UM MENINO QUE REZA
São poucos quarteirões que o separam de casa, mas distância de uma vida.
Pág. 116 - "Onde estou? Olha em torno, de novo desorientado. Aos poucos, porém, vai reconhecendo fachadas familiares."
(...)
"Ao passar pela frente do mercadinho, volta a cara para o lado oposto, temendo ser reconhecido pela florista. Chega-lhe o perfume de jasmins-do-cabo."
(...)
"Naquela noite de verão e lua cheia a janela estava aberta para o jardim e a fragrância dos jasmins enchia o quarto."
Observar que o passado é recuperado por algum fato do presente, à maneira de Marcel Proust.
"Uma das tias lhe cantava baixinho uma canção antiga que falava em cavaloeiros-andantes, 0princesas e dragões. (...) e sonhou que estava perdido num castelo assombrado. Acordou em pânico e, vendo-se sozinho, desejou urgentemente a companhia da mãe. Saltou da cama, correu para a porta que dava para o quarto dos pais, abriu-a, e, à luz do luar, viu uma cena que o deixou estarrecido. Dois vultos lutavam gemendo sobre a cama. Compreendeu tudo instantaneamente.
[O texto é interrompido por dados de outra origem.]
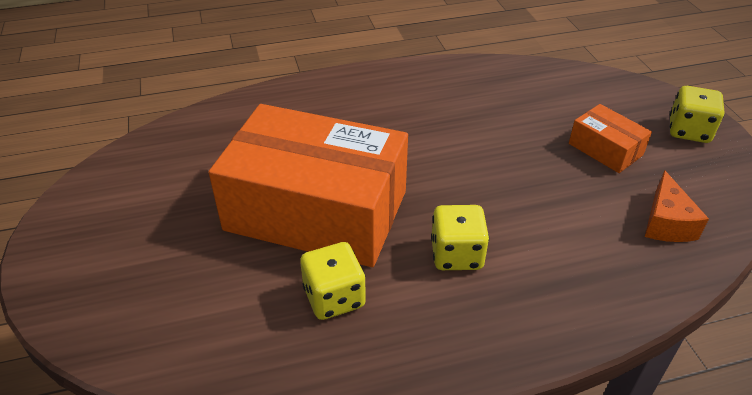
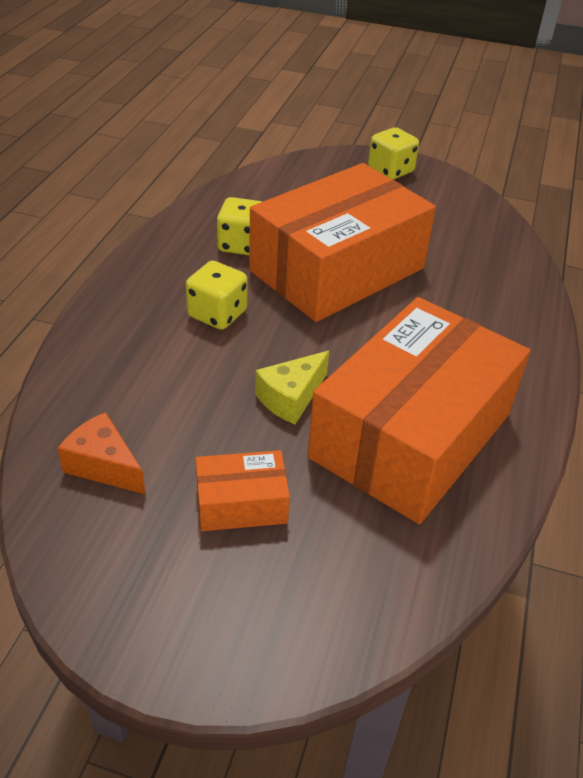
camera: 120 degrees right, 0 degrees up
(470, 107) = (411, 435): none -> orange box
(500, 168) = (291, 398): none -> yellow cheese
(688, 131) = (193, 624): yellow dice -> yellow dice (390, 171)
Sua mãe estava sendo assassinada."
(...)
"Sentiu no quarto a áspera presençpa do pai. Não teve coragem de encará-lo."
Pág. 117 - "A mãe acariciava-lhe a testa suada com seus dedos frescos. 'Conte pra sua mãezinha o que foi que aconteceu'."
"O pai falou: 'Era só o que me faltava, ter um filho sonâmbulo'."
(...)
"...havia noites em que lhe chegavam aos ouvidos aqueles gemidos abafados, o ranger da cama, e uma que outra palavra indistinta."
"No dia seguinte metia-se furtivamente no quarto dos pais, ia examinar os lençóis, procurando vestígios de sangue."
"Os murmúrios continuavam no casarão. 'Pobre da Maria. É uma mártir. Está se acabando aos poucos'."
(...)
"'Olha A Manhã!'
A voz estrídula chama-o ao presente. O vendedor ergue o jornal à altura de seus olhos. 'O retrato da vítima!'"
"De olhos baixos continua a andar. Devia haver uma lei, uma lei proibindo os jornais de noticiarem crimes, estamparem clichês repulsivos como esse. Devia haver uma lei. Uma lei."
Esse último parágrafo é um bom exemplo de discurso indireto livre. Observe-se queo primeiro período, facilmente identificável como discurso do narrador, sem marcação nenhuma passa para o trecho que se inicia com "Devia... " que forçosamente temos de admitir que não é o pensamento do narrador, mas da personagem. Pela ideia que defende, inclusive pela repetição típica do pensamento.
Pág. 118 - "A voz dum menino que reza, lhe soa na memória. Rogai por nós pecadores, agora e na hora de nossa morte."
Novamente, como em exemplo anterior, temos a marcação do pensamento da personagem que é feita pelo itálico, o que configura discurso direto.
"'Morreu de repente, sem sofrimento, louvado seja Nosso Senhor.'"
O pai apertou-lhe o braço com força, inclinou-se sobre ele e disse: 'Vá dar um beijo na sua mãe, que lhe queria tanto bem'. Suas palavras tresandavam a álcool.
Ele beijou o rosto dessangrado e frio. (...) Três corvos. As caras pálidas, os olhos secos, as mãos lívidas apertando rosários..."
"E o assassino mirava-o com uma fixidez de louco, chorando como uma criança e respirando forte como naquela noite medonha."